But this time, we shook our heads in disbelief: “78 to 81 Democrats … members of the Communist Party?” That’s the moment the memory hole opened up and a ghost slithered into the room. The specter stood there, watching the screen, a snickering smile on its stubbled face. Sure enough, it was the ghost of Sen. Joseph McCarthy, the Wisconsin farm boy who grew up to become one of the most contemptible thugs in American politics.
Back in the early 1950s, the Cold War had begun and Americans were troubled by the Soviet Union’s rise as an atomic superpower. Looking for a campaign issue, McCarthy seized on fear and ignorance to announce his discovery of a conspiracy within: Communist subversives who had infiltrated the government.
In speech after speech, McCarthy would hold up a list of names of members of the Communist Party he said had burrowed their way into government agencies and colleges and universities. The number he claimed would vary from day to day, and when pressed to make his list public, McCarthy would stall or claim he accidentally had thrown it away.
His failure to produce much proof to back his claims never gave him pause, as he employed lies and innuendo with swaggering bravado. McCarthy, wrote historian William Manchester, “realized that he had stumbled upon a brilliant demagogic technique … others deplored treachery, McCarthy would speak of traitors.”

ASSIGNMENT A: Copy the lines of the listing from its first line through the line containing "0.329708, -0.927843, 1.883284]]", with both ends included and the pictures omitted.
The passage about McCarthy and the listing after it come from unrelated sources.

[Records taken from a collection]
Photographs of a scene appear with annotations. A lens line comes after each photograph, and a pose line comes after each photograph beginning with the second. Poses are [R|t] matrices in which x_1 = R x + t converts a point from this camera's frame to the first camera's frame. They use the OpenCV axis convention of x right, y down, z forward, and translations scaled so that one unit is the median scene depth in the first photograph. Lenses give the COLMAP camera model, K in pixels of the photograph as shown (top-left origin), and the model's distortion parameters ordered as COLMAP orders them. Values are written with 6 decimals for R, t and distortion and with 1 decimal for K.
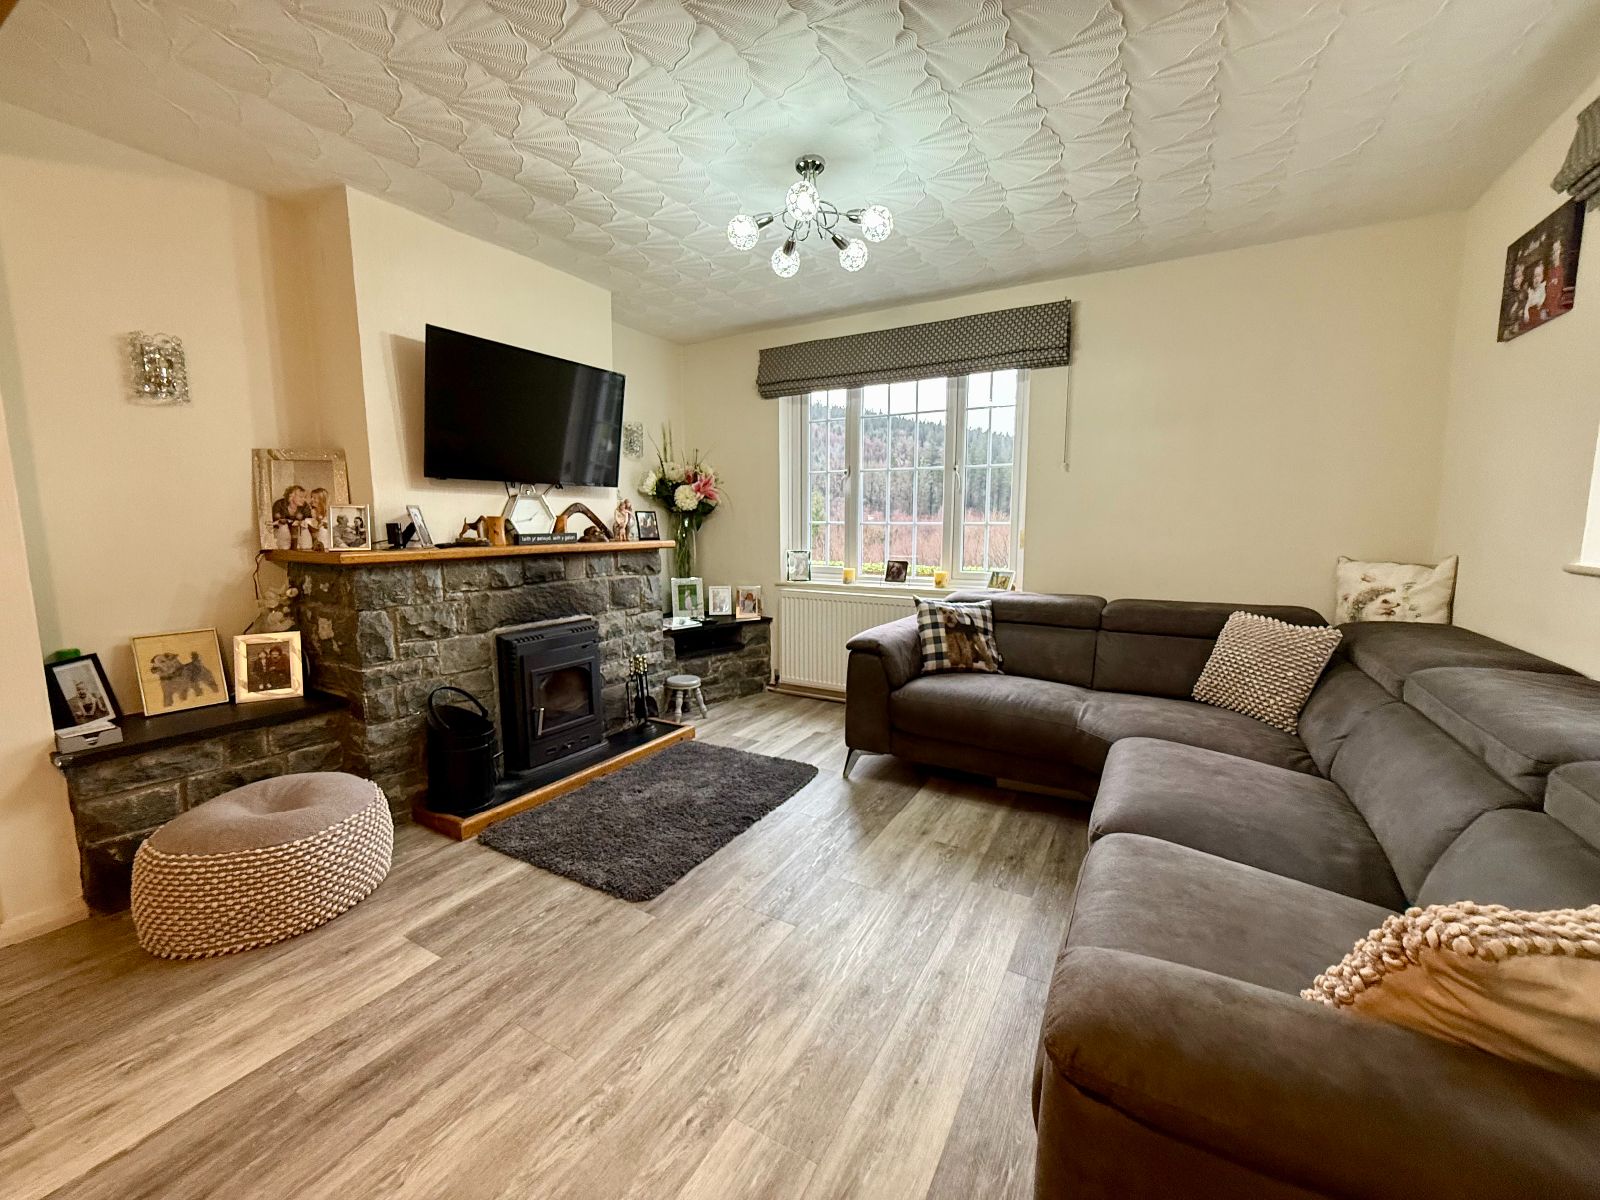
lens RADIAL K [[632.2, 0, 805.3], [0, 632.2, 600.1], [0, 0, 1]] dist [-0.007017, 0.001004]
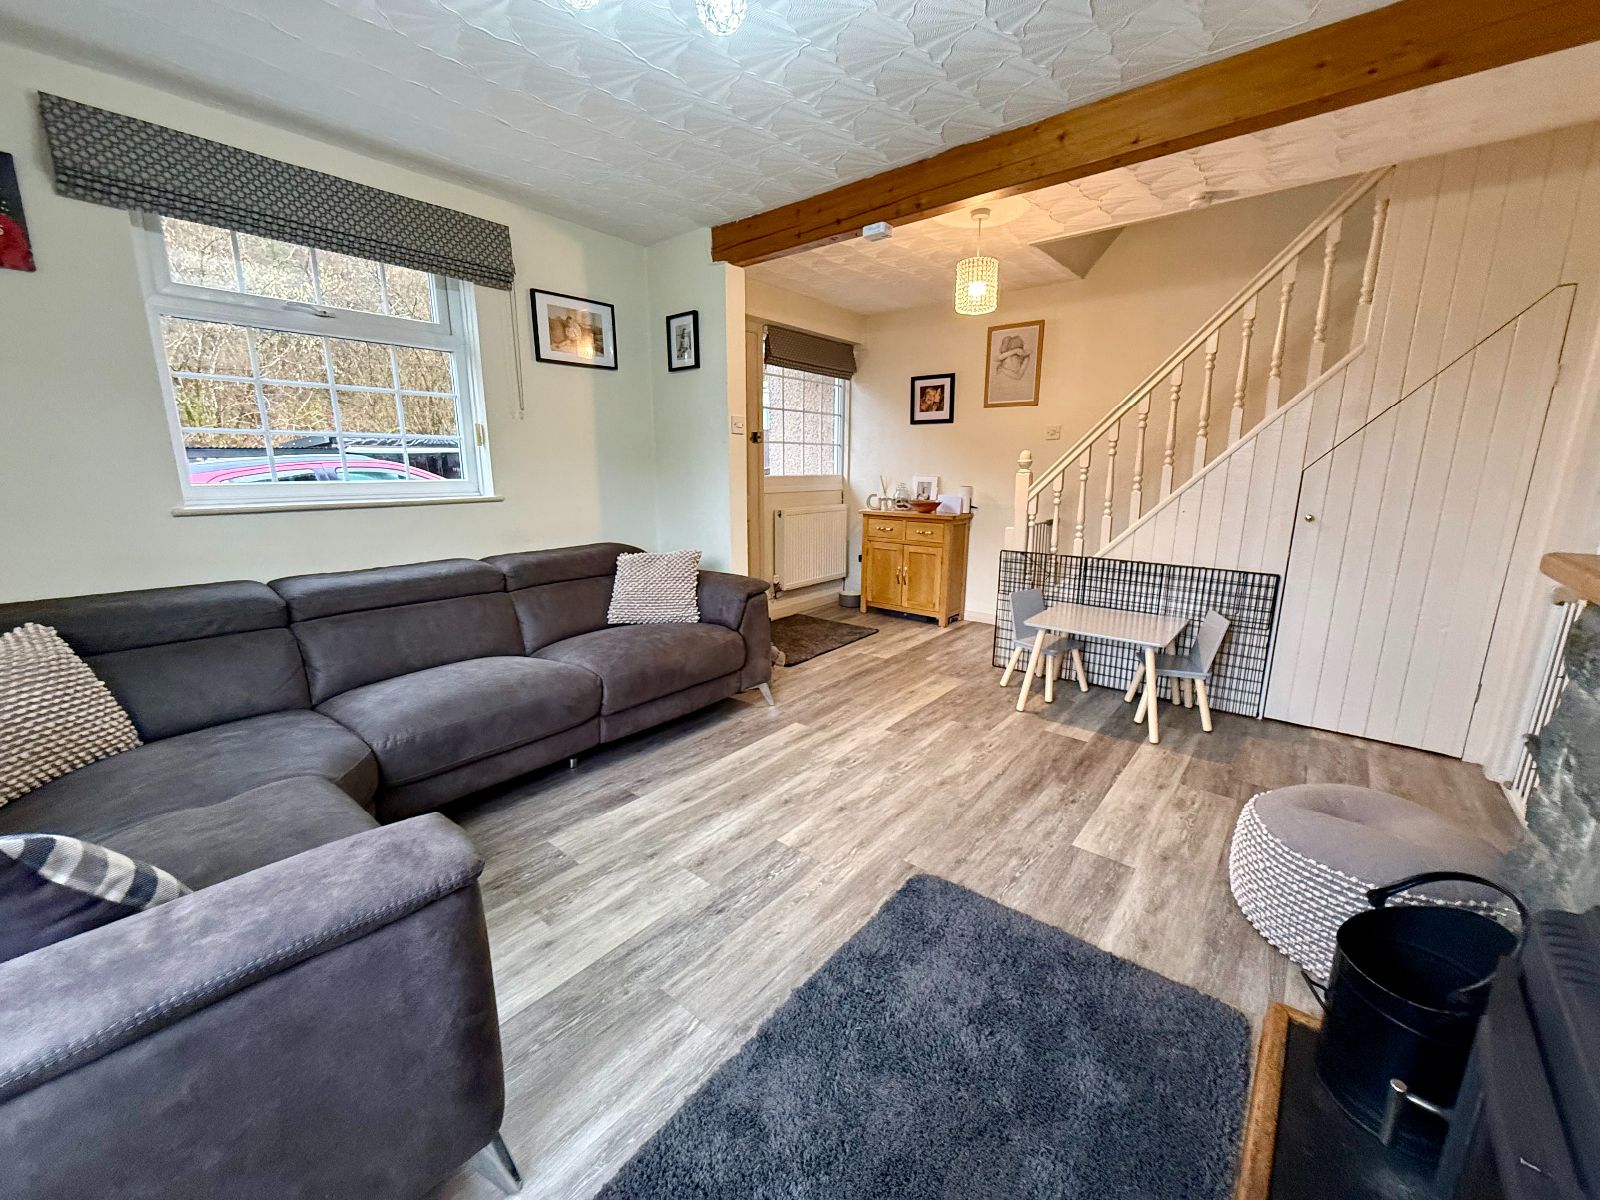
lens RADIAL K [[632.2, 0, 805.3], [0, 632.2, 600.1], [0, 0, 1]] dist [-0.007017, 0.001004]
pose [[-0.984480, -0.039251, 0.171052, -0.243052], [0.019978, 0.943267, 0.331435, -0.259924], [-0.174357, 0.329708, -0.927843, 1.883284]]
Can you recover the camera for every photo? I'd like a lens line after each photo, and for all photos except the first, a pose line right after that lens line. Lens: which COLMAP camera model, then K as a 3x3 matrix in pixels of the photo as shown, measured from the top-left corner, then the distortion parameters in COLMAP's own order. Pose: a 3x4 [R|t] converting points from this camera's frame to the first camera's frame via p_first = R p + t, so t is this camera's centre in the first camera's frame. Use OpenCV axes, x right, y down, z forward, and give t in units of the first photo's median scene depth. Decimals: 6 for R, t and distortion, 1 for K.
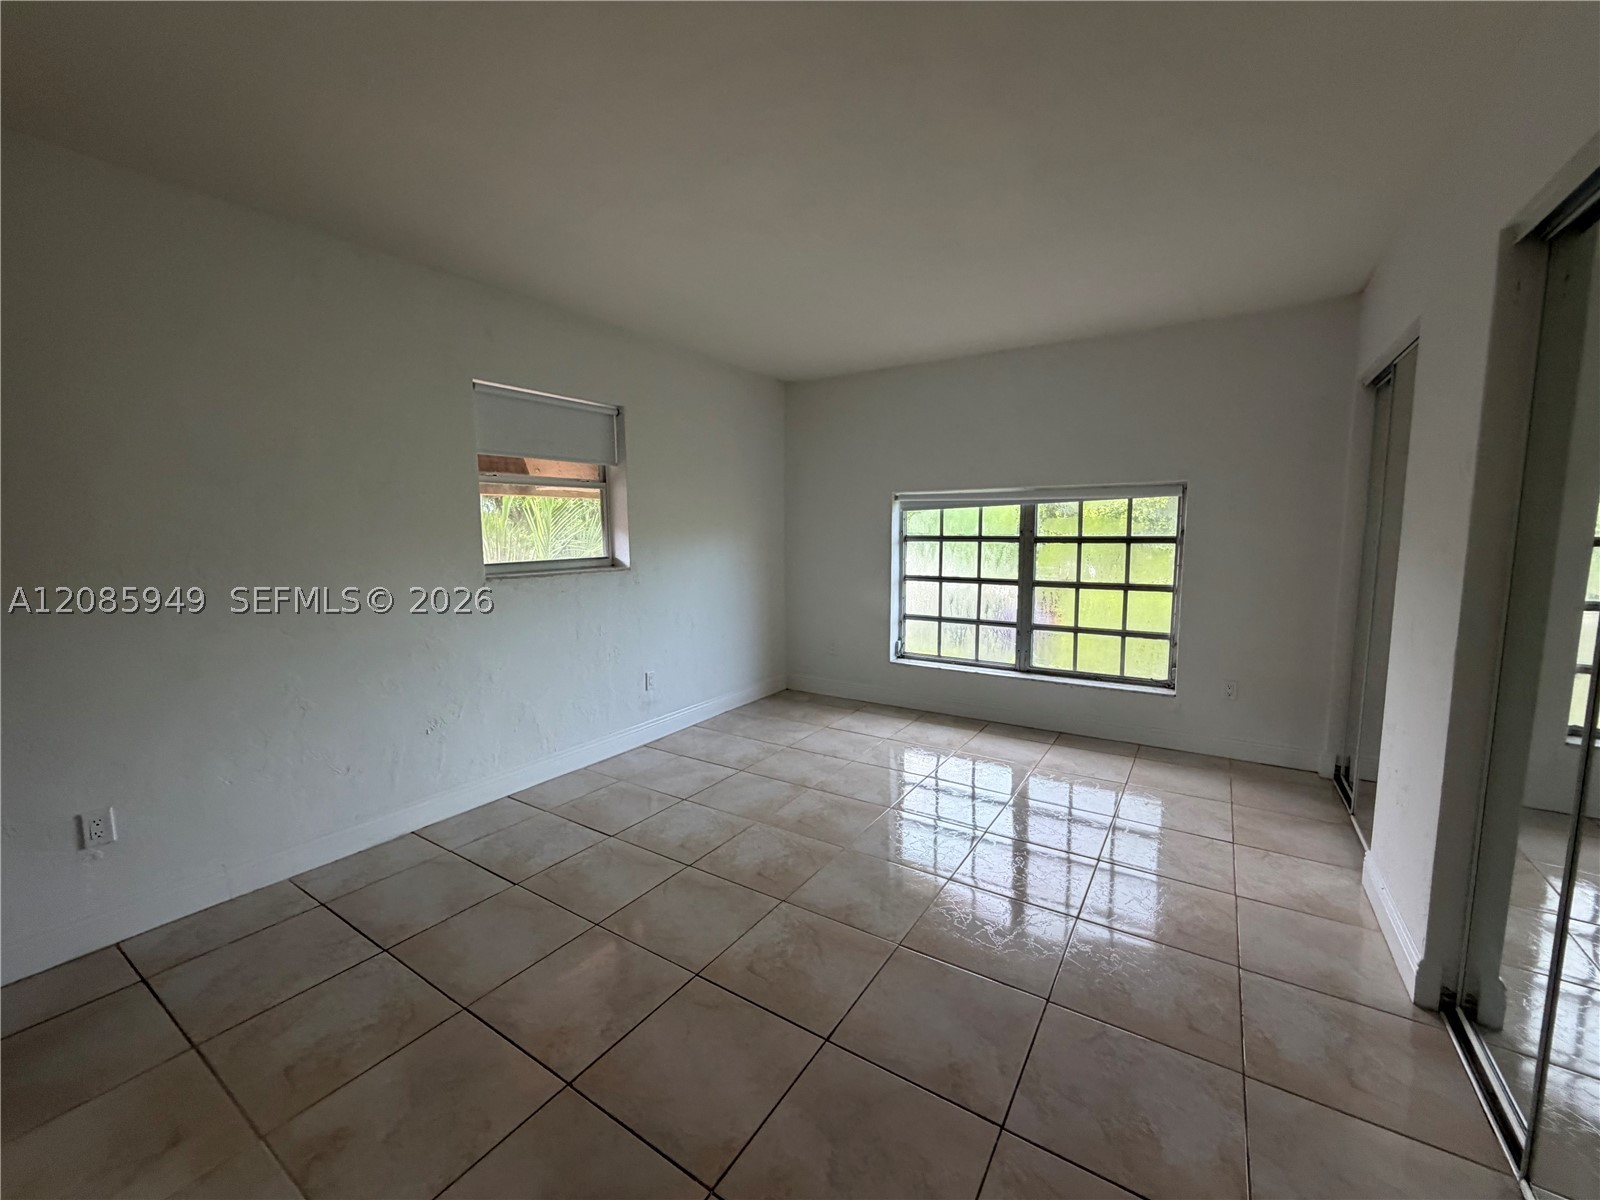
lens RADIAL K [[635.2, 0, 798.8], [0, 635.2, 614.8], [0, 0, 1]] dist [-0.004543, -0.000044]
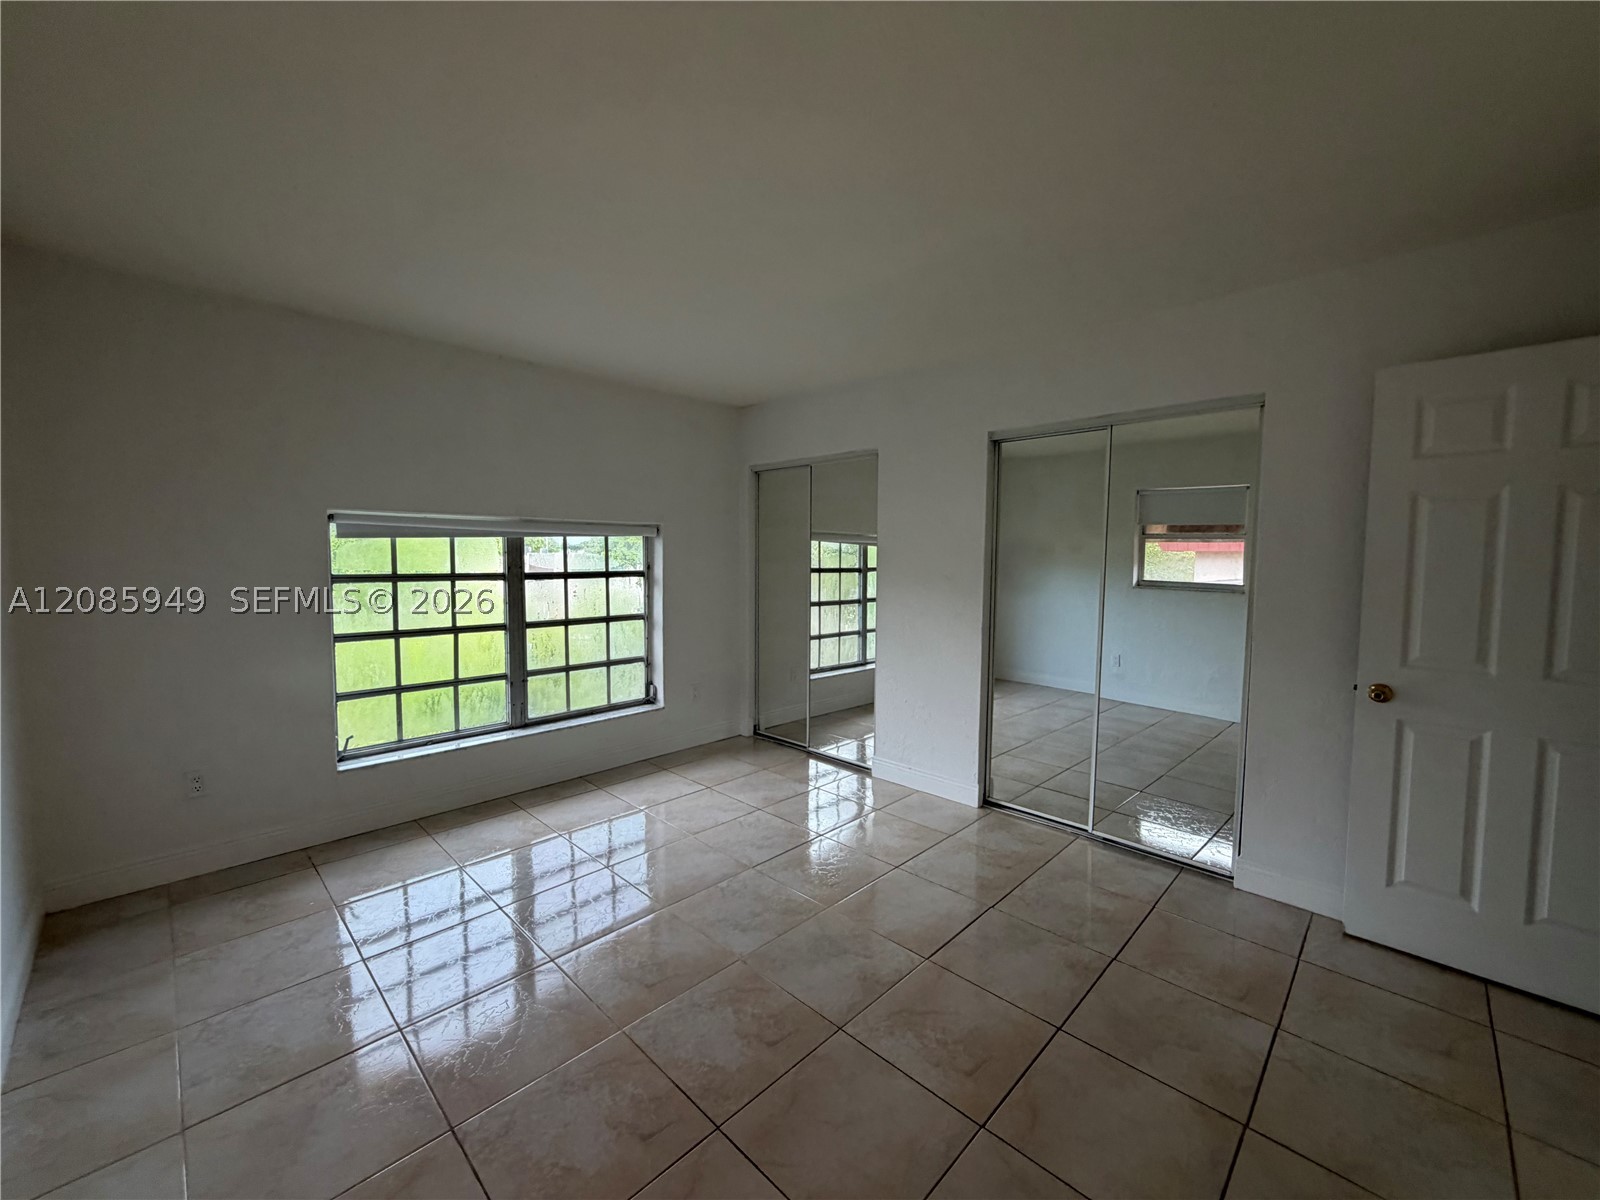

ASSIGNMENT B: In the McCarthy passage, what places did McCarthy say members of the Communist Party had burrowed their way into?

SOLUTION A:
Photographs of a scene appear with annotations. A lens line comes after each photograph, and a pose line comes after each photograph beginning with the second. Poses are [R|t] matrices in which x_1 = R x + t converts a point from this camera's frame to the first camera's frame. They use the OpenCV axis convention of x right, y down, z forward, and translations scaled so that one unit is the median scene depth in the first photograph. Lenses give the COLMAP camera model, K in pixels of the photograph as shown (top-left origin), and the model's distortion parameters ordered as COLMAP orders them. Values are written with 6 decimals for R, t and distortion and with 1 decimal for K.
lens RADIAL K [[632.2, 0, 805.3], [0, 632.2, 600.1], [0, 0, 1]] dist [-0.007017, 0.001004]
lens RADIAL K [[632.2, 0, 805.3], [0, 632.2, 600.1], [0, 0, 1]] dist [-0.007017, 0.001004]
pose [[-0.984480, -0.039251, 0.171052, -0.243052], [0.019978, 0.943267, 0.331435, -0.259924], [-0.174357, 0.329708, -0.927843, 1.883284]]

SOLUTION B:
- Government agencies
- Colleges
- Universities